# Cricket's new twins



## milk and honey (Oct 31, 2010)

a brown w/ a few spots buck






and a jet black doe! I may need to keep her


----------



## IowaOutdoorsMan (Apr 6, 2015)

Awesome. Really like the doe!


----------



## ksalvagno (Oct 6, 2009)

Too cute!


----------



## nancy d (Oct 5, 2007)

She sure IS a keeper!


----------



## NyGoatMom (Jan 26, 2013)

I love black and black and white goats!


----------



## windswept (Oct 26, 2015)

Oh my! They are beautiful! I need a baby fix so bad!


----------



## Karen (Jun 22, 2010)

They are adorable! Congratulations, Cricket, job well done!
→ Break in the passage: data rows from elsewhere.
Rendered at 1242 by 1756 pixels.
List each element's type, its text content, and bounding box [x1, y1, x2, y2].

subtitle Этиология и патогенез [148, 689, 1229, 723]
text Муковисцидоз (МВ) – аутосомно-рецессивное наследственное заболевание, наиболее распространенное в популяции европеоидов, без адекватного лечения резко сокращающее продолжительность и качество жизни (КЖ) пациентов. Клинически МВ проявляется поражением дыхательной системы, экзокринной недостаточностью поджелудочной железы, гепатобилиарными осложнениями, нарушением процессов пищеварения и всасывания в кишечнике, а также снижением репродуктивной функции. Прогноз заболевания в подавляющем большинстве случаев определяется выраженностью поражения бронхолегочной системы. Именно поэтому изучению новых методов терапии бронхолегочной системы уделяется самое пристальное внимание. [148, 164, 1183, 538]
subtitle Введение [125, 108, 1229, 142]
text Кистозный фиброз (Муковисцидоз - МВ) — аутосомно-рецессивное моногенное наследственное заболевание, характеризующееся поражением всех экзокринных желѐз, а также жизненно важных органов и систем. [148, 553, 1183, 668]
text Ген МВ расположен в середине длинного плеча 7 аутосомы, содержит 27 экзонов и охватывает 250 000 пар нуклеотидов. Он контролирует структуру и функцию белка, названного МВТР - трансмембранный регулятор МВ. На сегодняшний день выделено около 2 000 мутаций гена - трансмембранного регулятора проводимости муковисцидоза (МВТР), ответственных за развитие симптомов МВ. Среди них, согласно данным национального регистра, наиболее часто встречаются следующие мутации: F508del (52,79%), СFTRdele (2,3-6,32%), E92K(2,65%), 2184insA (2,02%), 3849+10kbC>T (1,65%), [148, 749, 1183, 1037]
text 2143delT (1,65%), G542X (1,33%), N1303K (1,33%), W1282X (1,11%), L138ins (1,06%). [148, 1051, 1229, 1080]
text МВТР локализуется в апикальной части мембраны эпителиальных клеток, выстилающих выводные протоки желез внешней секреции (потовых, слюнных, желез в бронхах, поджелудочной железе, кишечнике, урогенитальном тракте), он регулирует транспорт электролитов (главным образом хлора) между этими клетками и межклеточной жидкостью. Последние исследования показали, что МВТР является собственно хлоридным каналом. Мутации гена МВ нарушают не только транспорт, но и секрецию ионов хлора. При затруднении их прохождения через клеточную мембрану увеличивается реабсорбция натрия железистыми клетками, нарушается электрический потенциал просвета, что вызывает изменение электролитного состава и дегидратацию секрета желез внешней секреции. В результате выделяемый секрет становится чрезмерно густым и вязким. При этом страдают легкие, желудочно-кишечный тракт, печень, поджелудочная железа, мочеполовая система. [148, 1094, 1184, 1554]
Will the babies get "bug" names, too? Lady Bug and Potato Bug?


----------



## milk and honey (Oct 31, 2010)

I like the bug names too...


----------



## dreamacresfarm2 (May 10, 2014)

awww


----------



## Cedar Point Kikos (Oct 16, 2013)

Aww, she's so cute! Reminds me of my first 75% Kiko doeling, looked just like her...called her Black Diamond


----------



## groovyoldlady (Jul 21, 2011)

Beautiful! Congrats!


----------